Un homme simple, sans rien de particulier, meurt. Et avec lui l'idée de la mort nous hante.


Ivan Ilitch, juge d'instruction respecté et ayant "réussi sa vie" (si l'on s'en tient aux critères d'usage : une femme, des enfants, une belle maison, une bonne situation professionnelle... ça n'a rien d'une vie ratée si on regarde de loinnnns..), meurt seul et pourtant entouré de sa famille, seul et entouré de proches qui, sous leurs mines feignant l'inquiétude, cachent l'indifférence et l'égoïsme les plus purs. Bref, Ivan Ilitch se rend compte qu'il va mourir incompris et dans une solitude âpre, cruelle.


Face à la mort, il est pris d'une angoisse insupportable, et frappé de lucidité, il prend conscience que cette vie d'apparence si parfaite, si "comme il faut" est un échec, un gâchis, en clair : il a mal vécu.
Il prend conscience que la mort physique n'est rien face à une mort encore plus cruelle : la mort de son âme, corrompue par une société matérialiste, égoïste, faite de vanités et d'apparences. Dans cette société bourgeoise, le mensonge des hommes, leur matérialisme cachent la vraie vie : tout est dénaturé. Les parties de whist, les soirées dansantes, les commérages, les objects de décoration, les rideaux du salon, tout est là pour se mentir, s'occuper et masquer ce qui compte réellement....


Au milieu de ces personnages indifférents et hypocrites, un être échappe au mensonge. Un être pur, bon, honnête : Guérassime, le jeune servant d'Ivan.

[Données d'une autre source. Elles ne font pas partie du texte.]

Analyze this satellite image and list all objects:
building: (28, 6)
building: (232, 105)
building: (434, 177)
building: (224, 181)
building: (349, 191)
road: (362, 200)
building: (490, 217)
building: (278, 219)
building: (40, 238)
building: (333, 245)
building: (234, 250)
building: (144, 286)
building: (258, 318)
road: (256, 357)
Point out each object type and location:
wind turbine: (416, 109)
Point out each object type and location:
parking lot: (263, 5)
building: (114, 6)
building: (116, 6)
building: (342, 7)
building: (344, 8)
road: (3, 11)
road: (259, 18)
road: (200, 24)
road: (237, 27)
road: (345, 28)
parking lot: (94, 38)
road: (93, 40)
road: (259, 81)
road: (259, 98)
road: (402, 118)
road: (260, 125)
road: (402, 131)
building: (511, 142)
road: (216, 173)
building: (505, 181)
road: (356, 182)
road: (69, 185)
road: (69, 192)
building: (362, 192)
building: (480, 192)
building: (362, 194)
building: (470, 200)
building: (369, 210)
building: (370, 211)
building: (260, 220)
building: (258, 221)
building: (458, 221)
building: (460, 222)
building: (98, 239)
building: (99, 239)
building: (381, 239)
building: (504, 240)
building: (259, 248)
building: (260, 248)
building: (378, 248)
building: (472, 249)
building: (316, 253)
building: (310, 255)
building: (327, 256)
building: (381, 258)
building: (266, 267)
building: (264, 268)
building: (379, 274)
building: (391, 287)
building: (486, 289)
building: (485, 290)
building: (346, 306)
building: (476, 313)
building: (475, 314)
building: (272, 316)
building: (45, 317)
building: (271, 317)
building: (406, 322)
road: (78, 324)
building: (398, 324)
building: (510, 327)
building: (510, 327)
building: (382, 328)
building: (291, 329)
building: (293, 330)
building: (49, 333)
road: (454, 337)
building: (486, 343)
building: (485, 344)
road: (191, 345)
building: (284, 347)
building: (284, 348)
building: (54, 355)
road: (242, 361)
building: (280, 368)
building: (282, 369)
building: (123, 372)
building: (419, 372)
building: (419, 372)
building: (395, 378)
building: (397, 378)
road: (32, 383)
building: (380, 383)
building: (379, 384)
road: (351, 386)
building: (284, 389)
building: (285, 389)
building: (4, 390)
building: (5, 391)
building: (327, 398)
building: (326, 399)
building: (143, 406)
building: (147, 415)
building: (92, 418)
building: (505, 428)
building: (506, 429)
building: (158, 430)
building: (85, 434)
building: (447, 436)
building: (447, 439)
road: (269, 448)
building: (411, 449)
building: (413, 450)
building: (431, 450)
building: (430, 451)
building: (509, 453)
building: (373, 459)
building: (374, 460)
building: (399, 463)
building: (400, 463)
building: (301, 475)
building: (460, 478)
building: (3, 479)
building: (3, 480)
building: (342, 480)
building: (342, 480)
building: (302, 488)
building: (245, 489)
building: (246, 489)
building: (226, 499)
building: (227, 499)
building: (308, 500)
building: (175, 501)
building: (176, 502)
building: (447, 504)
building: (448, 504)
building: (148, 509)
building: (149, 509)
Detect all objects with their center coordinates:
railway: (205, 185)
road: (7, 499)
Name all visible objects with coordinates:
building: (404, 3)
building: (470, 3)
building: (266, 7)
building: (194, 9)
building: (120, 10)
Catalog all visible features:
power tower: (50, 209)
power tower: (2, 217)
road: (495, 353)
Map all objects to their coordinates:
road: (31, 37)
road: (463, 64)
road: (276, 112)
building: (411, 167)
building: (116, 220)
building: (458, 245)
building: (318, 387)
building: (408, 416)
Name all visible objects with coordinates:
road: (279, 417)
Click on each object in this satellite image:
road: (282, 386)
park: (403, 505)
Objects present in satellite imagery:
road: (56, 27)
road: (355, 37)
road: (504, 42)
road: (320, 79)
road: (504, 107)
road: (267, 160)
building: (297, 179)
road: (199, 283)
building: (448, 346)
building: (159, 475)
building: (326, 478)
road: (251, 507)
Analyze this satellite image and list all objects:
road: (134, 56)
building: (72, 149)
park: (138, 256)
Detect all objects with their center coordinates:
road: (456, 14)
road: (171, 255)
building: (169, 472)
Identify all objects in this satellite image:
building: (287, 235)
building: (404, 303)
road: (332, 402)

Il est le seul à réellement comprendre la gravité de la situation, sans chercher à mentir, cacher ou exagérer la mort prochaine d'Ivan, il a pitié de son maître et accompli les taches les plus incommodantes avec bonté et bienveillance.


Le fait est qu'il s'agit d'une oeuvre universelle : les angoisses d'Ivan, son impuissance, ce sont les nôtres, sa solitude est la notre : on est tous atterrés par l'idée de la mort et la crainte d'avoir mal vécu.
C'est aussi une critique sociale virulente des conventions imposées par la société bourgeoise du 19ème siècle (toujours d'actualité).
Autre point important, l'humour : des passages hyper drôles avec Ivan qui pense à son appendice rebelle et son rein flottant qu'il voulait rattraper et remettre en place en despi mdrrrrrrrrrrrr.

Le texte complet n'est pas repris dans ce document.